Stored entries
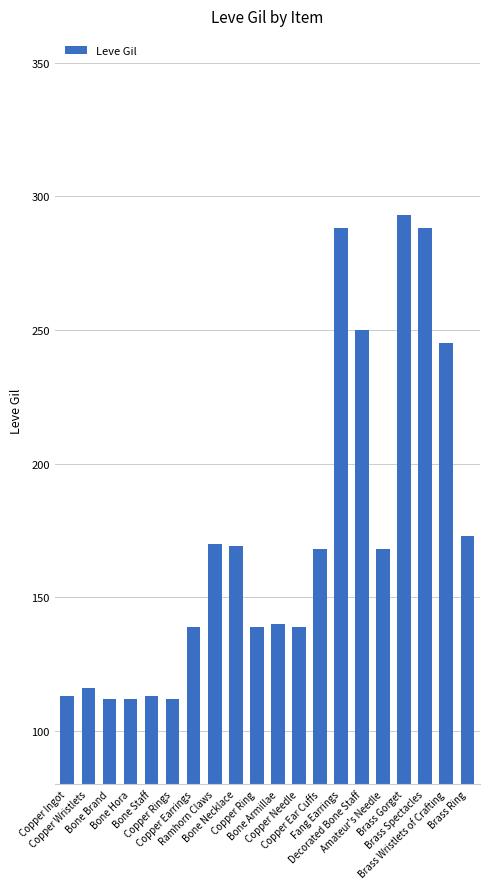

What is the difference between the maximum and second lowest values?

181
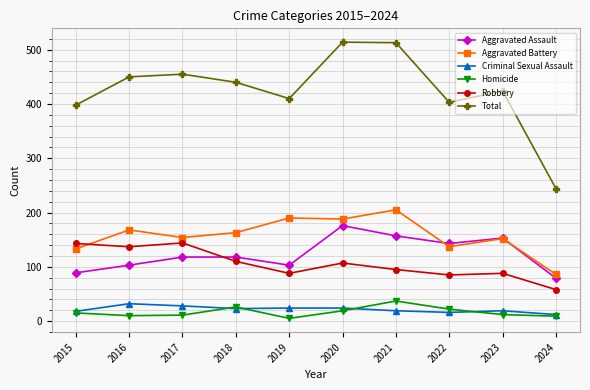

How many data points in Homicide are less than 15?

5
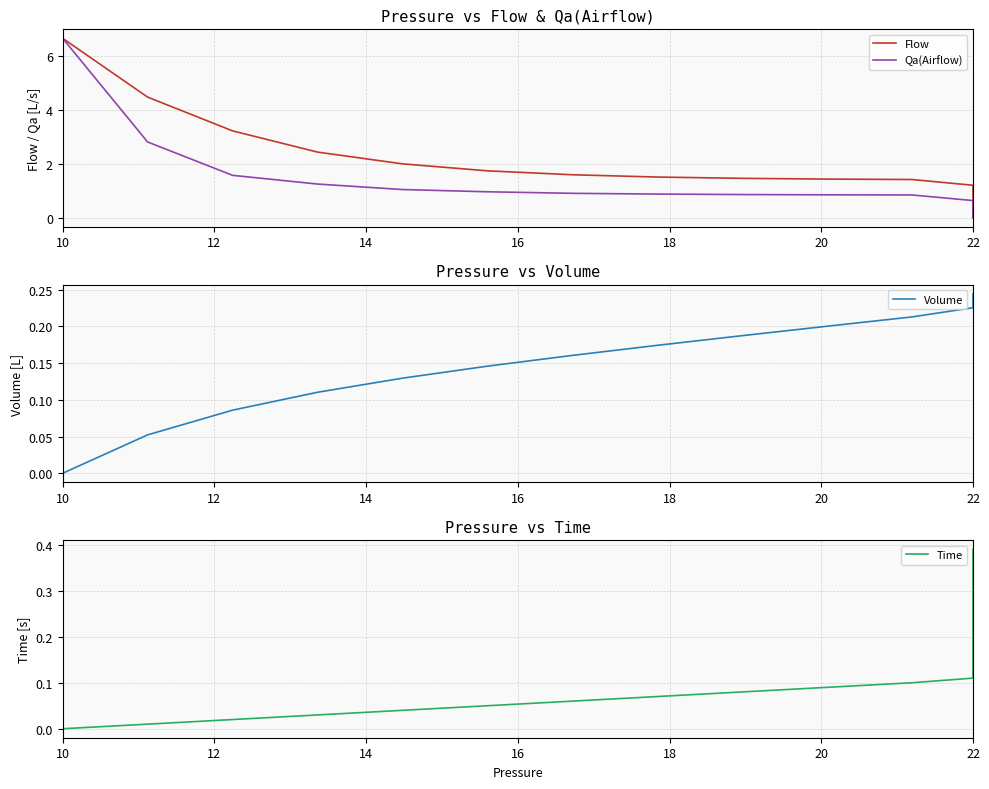

Between 14 and 16, which series saw the biggest shift?

Flow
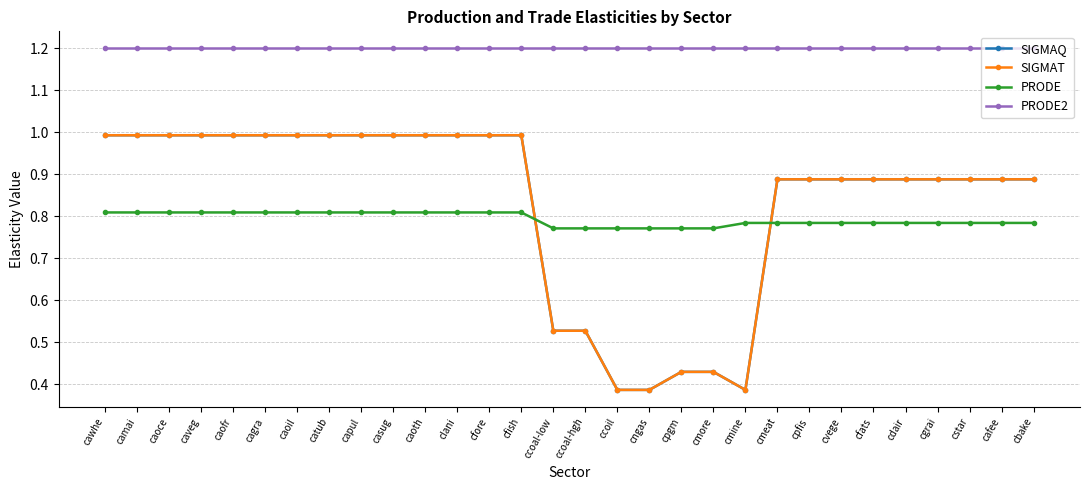

Rank the categories by PRODE value from lowest to highest.

ccoal-low, ccoal-hgh, ccoil, cngas, cpgm, cmore, cmine, cmeat, cpfis, cvege, cfats, cdair, cgrai, cstar, cafee, cbake, cawhe, camai, caoce, caveg, caofr, cagra, caoil, catub, capul, casug, caoth, clani, cfore, cfish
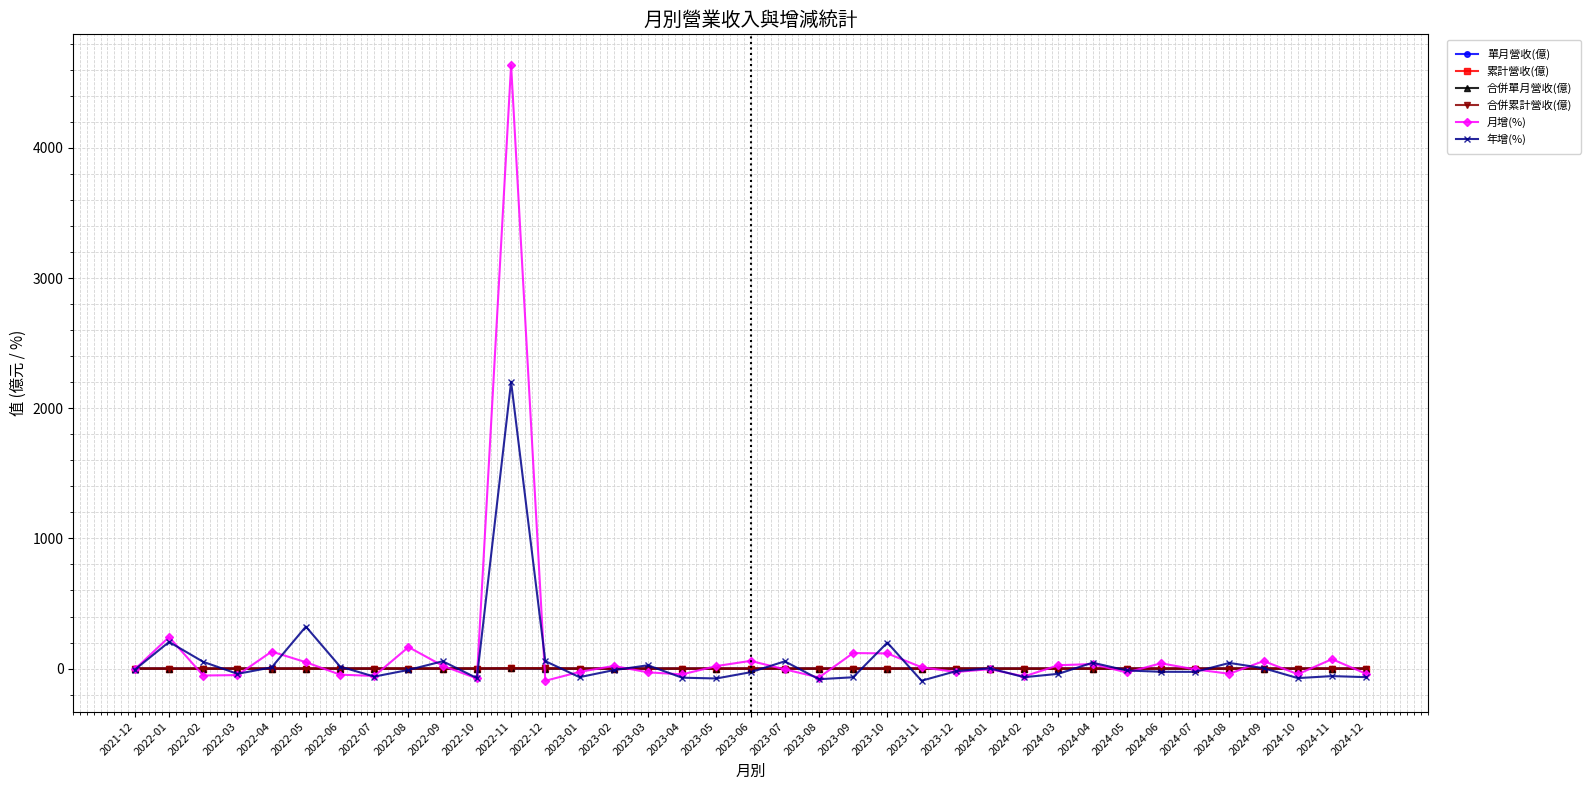

Does the chart have visible grid lines?

Yes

§ Task directions
Reproduce all of the material above with "categories" renamed to "groups" and everything else left unchanged. Leave the pictures out.

§ Answer box
What is the difference between the maximum and second lowest values?

181

How many data points in Homicide are less than 15?

5

Between 14 and 16, which series saw the biggest shift?

Flow

Rank the groups by PRODE value from lowest to highest.

ccoal-low, ccoal-hgh, ccoil, cngas, cpgm, cmore, cmine, cmeat, cpfis, cvege, cfats, cdair, cgrai, cstar, cafee, cbake, cawhe, camai, caoce, caveg, caofr, cagra, caoil, catub, capul, casug, caoth, clani, cfore, cfish

Does the chart have visible grid lines?

Yes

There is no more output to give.